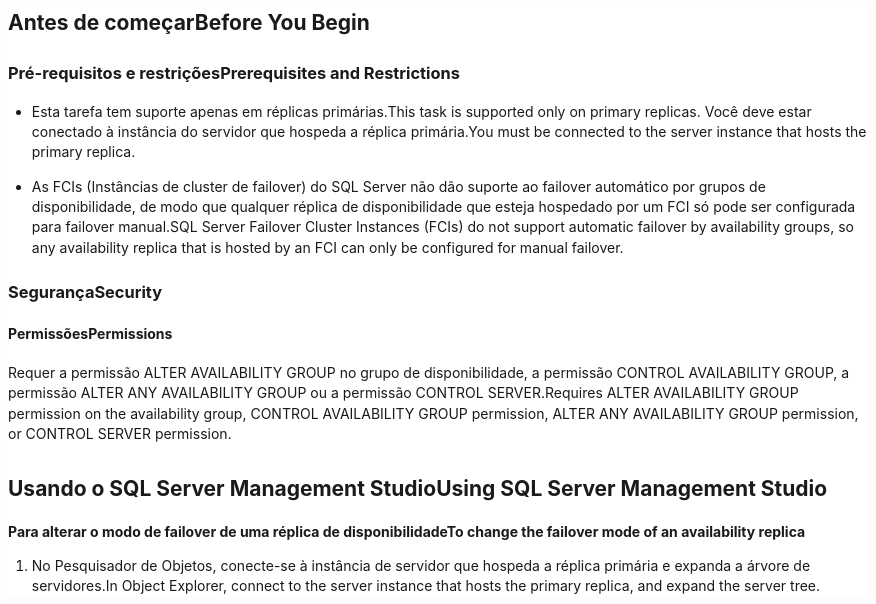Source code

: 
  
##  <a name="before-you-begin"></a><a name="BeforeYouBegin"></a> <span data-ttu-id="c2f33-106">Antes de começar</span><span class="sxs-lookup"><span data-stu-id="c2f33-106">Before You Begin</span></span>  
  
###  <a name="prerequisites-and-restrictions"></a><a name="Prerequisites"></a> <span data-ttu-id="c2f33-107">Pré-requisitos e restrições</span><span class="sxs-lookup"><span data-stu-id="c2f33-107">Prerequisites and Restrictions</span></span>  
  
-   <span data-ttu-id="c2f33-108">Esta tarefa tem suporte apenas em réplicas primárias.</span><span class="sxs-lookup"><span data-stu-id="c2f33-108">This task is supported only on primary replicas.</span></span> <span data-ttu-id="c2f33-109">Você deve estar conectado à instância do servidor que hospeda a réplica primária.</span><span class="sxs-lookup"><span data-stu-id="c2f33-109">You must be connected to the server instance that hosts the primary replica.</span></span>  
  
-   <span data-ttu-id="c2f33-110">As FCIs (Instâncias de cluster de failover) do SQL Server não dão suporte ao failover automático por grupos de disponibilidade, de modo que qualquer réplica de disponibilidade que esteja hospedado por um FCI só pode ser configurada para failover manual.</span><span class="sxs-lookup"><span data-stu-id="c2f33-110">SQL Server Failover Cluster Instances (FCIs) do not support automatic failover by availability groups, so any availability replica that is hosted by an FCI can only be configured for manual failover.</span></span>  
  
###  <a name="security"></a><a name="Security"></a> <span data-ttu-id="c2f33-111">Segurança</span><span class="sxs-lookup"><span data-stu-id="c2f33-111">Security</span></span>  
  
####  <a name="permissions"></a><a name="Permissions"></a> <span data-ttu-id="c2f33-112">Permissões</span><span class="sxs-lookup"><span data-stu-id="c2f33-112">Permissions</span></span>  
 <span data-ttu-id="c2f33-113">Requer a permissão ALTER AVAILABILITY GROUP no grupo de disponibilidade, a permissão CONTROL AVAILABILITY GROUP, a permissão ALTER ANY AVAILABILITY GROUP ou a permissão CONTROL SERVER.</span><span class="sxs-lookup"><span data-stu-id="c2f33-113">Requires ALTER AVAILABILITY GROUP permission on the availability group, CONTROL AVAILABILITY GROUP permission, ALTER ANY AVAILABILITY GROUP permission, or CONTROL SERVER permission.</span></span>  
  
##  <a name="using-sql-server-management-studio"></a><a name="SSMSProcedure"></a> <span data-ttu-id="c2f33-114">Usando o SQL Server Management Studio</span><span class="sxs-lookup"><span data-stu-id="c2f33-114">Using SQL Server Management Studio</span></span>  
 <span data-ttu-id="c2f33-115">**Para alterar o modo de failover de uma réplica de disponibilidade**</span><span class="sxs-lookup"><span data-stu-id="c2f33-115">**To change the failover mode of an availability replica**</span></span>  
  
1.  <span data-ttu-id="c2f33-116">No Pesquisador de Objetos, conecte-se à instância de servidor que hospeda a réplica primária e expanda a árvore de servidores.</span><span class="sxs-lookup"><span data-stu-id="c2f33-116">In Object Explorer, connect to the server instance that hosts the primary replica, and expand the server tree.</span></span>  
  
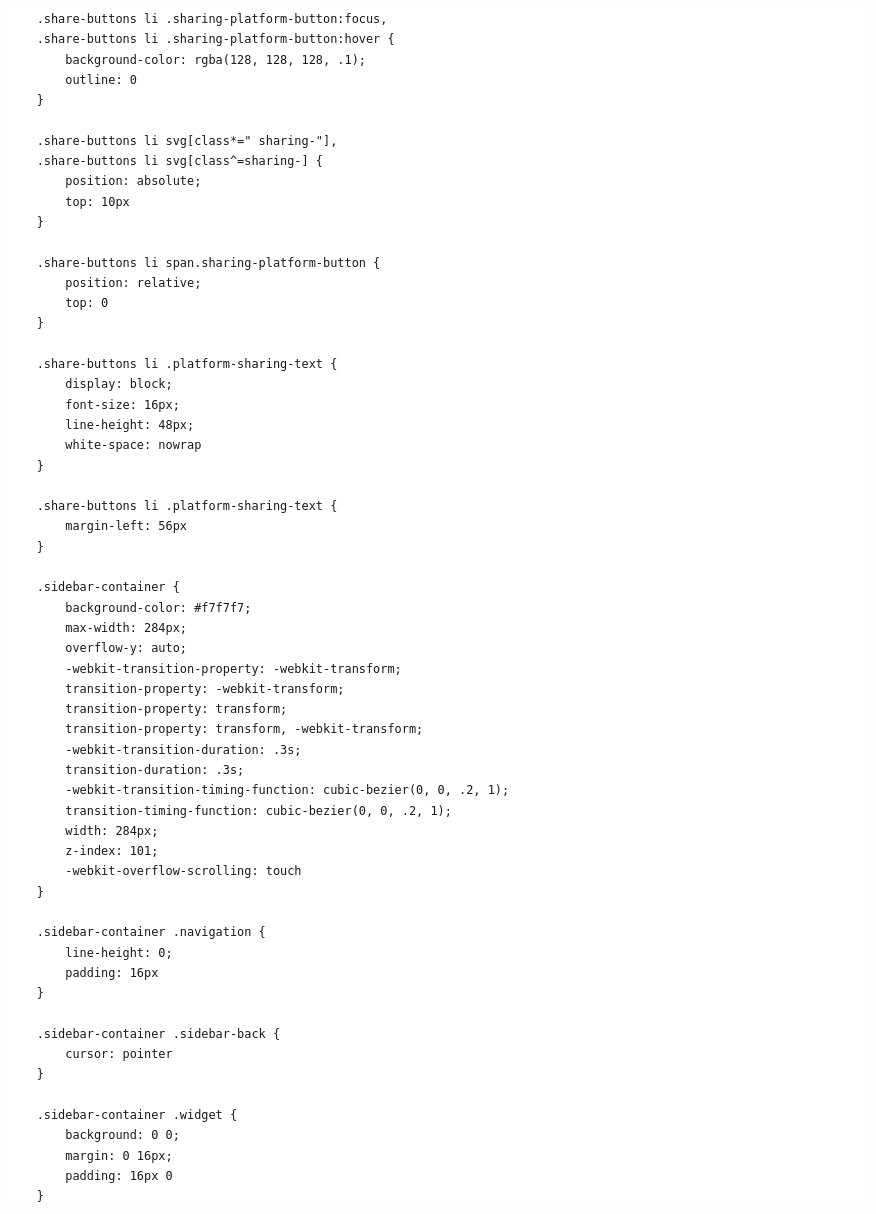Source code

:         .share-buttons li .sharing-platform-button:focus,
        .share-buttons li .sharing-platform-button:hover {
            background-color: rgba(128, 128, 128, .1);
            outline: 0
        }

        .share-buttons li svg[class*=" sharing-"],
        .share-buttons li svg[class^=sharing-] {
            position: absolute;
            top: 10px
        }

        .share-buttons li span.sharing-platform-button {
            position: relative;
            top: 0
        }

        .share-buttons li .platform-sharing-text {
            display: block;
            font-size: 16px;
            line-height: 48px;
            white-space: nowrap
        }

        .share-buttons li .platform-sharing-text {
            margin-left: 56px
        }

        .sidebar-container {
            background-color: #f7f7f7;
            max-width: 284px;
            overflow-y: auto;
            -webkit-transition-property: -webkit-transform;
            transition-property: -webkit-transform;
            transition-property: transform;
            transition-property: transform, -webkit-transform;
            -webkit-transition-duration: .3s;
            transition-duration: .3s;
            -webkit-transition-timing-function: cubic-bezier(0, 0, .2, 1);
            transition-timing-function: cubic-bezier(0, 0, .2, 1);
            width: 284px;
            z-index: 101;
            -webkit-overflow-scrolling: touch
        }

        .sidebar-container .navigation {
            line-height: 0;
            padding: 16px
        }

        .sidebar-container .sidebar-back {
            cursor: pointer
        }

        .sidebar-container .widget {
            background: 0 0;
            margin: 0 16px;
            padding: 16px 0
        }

Task instructions: From the listing above, pull out every line containing the string "property", matching case exactly.

Problem solution:
            -webkit-transition-property: -webkit-transform;
            transition-property: -webkit-transform;
            transition-property: transform;
            transition-property: transform, -webkit-transform;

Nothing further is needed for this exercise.